◆ The problem ◆
Substitute "Купить" for every "Оформить предзаказ" in the text of the material below and write out everything else unchanged, omitting the pictures.

(Input data begins)

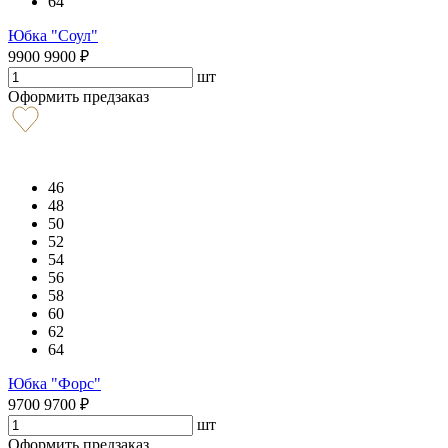
64
Юбка "Соул"
9900
9900
₽
шт
Оформить предзаказ
46
48
50
52
54
56
58
60
62
64
Юбка "Форс"
9700
9700
₽
шт
Оформить предзаказ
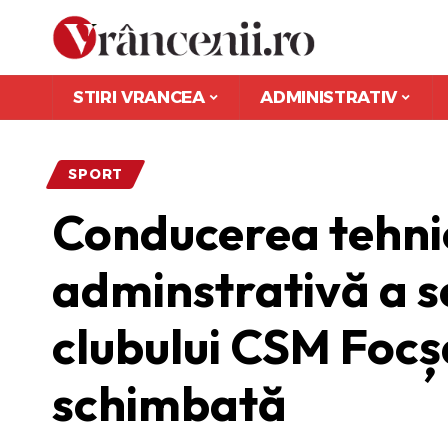
STIRI VRANCEA
ADMINISTRATIV
SPORT
Conducerea tehnic
adminstrativă a se
clubului CSM Focș
schimbată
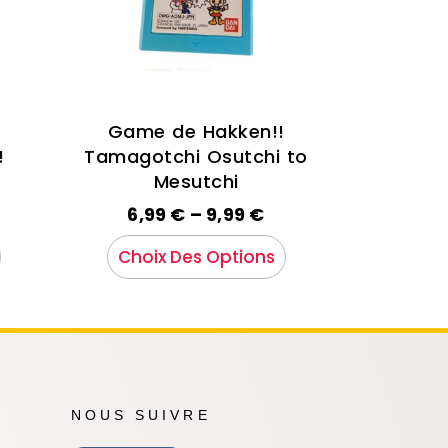
Game de Hakken!!
!
Tamagotchi Osutchi to
Mesutchi
6,99
€
–
9,99
€
Choix Des Options
NOUS SUIVRE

(Input data ends)

◆ Response to the task ◆
64
Юбка "Соул"
9900
9900
₽
шт
Купить
46
48
50
52
54
56
58
60
62
64
Юбка "Форс"
9700
9700
₽
шт
Купить
STIRI VRANCEA
ADMINISTRATIV
SPORT
Conducerea tehnic
adminstrativă a se
clubului CSM Focș
schimbată
Game de Hakken!!
!
Tamagotchi Osutchi to
Mesutchi
6,99
€
–
9,99
€
Choix Des Options
NOUS SUIVRE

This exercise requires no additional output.